Convert the lines from the one containing "ARTICOLI RECENTI" through the one containing "Superman - Insegna" into a Markdown table with the columns No. and Text. Number each line and leave out any blank lines.
━━━━━━━━━━━━━━━━
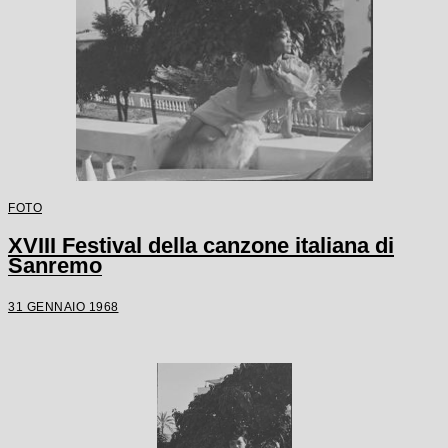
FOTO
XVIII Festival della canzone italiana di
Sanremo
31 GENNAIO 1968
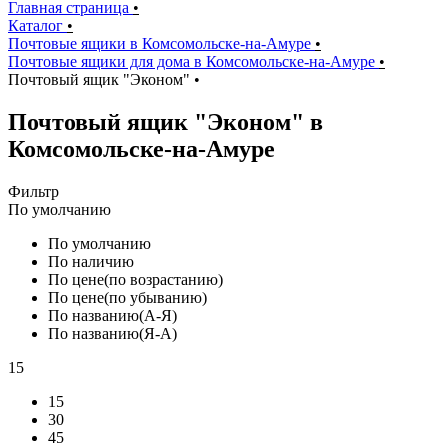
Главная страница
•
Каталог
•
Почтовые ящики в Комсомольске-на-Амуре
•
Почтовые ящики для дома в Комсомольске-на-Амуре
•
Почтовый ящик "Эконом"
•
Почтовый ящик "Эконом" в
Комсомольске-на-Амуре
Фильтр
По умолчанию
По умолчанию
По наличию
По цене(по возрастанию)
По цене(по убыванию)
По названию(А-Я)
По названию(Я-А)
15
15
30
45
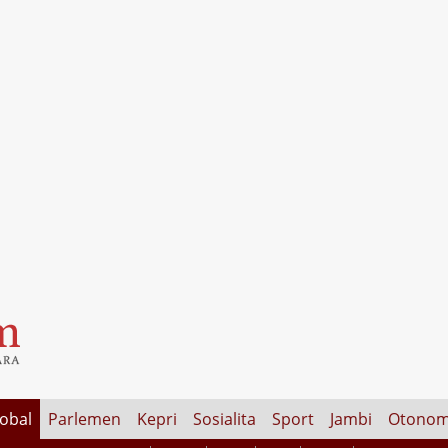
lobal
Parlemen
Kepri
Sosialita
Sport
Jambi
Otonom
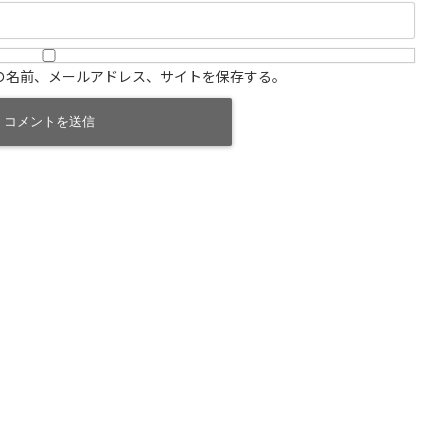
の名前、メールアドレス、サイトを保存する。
━━━━━━━━━━━━━━━━
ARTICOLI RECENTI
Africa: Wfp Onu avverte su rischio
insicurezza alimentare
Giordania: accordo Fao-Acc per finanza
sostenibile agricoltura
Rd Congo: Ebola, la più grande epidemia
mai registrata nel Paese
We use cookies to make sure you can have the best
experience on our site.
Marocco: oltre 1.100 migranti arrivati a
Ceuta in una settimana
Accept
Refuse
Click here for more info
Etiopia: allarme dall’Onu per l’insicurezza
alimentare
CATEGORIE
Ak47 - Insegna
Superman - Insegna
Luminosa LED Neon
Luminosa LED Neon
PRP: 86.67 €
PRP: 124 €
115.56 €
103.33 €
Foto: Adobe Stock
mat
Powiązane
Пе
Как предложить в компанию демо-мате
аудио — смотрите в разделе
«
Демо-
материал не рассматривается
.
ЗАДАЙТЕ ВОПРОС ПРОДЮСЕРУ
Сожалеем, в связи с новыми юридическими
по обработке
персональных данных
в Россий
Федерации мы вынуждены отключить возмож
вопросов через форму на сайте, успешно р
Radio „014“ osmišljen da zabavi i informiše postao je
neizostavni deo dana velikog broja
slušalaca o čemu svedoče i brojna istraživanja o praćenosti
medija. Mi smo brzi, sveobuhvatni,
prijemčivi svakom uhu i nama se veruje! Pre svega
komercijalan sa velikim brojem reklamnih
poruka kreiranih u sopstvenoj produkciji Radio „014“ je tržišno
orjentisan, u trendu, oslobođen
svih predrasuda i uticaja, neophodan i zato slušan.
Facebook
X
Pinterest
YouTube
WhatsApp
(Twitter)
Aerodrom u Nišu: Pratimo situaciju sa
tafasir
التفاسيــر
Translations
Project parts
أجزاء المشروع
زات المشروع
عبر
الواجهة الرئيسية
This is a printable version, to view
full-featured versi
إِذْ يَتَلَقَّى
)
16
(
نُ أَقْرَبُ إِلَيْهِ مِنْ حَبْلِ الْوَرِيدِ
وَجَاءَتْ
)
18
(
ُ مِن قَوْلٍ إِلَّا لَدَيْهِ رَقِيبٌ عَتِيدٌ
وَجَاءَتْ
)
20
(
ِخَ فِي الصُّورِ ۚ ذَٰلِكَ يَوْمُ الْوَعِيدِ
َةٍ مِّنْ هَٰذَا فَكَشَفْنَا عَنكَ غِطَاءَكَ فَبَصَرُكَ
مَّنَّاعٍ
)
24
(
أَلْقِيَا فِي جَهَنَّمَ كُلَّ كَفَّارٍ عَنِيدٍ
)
━━━━━━━━━━━━━━━━
**Answer space**
| No. | Text |
|---|---|
| 1 | ARTICOLI RECENTI |
| 2 | Africa: Wfp Onu avverte su rischio |
| 3 | insicurezza alimentare |
| 4 | Giordania: accordo Fao-Acc per finanza |
| 5 | sostenibile agricoltura |
| 6 | Rd Congo: Ebola, la più grande epidemia |
| 7 | mai registrata nel Paese |
| 8 | We use cookies to make sure you can have the best |
| 9 | experience on our site. |
| 10 | Marocco: oltre 1.100 migranti arrivati a |
| 11 | Ceuta in una settimana |
| 12 | Accept |
| 13 | Refuse |
| 14 | Click here for more info |
| 15 | Etiopia: allarme dall’Onu per l’insicurezza |
| 16 | alimentare |
| 17 | CATEGORIE |
| 18 | Ak47 - Insegna |
| 19 | Superman - Insegna |